Directions for this task: I'd like the full listing transcribed exactly, with no images included.

[Data for processing]

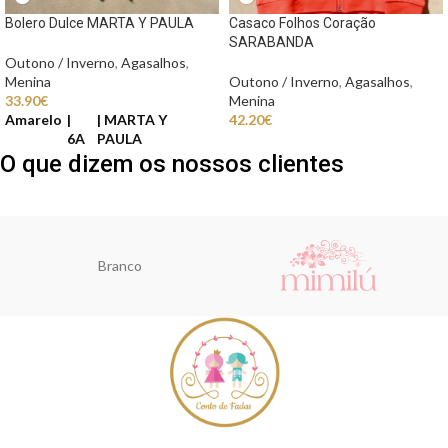
Bolero Dulce MARTA Y PAULA
Casaco Folhos Coração
SARABANDA
Outono / Inverno
,
Agasalhos
,
Menina
Outono / Inverno
,
Agasalhos
,
33.90
€
Menina
Amarelo
MARTA Y
42.20
€
6A
PAULA
O que dizem os nossos clientes
Branco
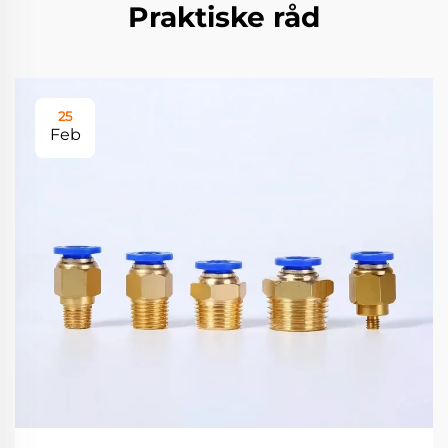
Praktiske råd
25
Feb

[/Data for processing]

Task answer:
Bolero Dulce MARTA Y PAULA
Casaco Folhos Coração
SARABANDA
Outono / Inverno
,
Agasalhos
,
Menina
Outono / Inverno
,
Agasalhos
,
33.90
€
Menina
Amarelo
MARTA Y
42.20
€
6A
PAULA
O que dizem os nossos clientes
Branco
Praktiske råd
25
Feb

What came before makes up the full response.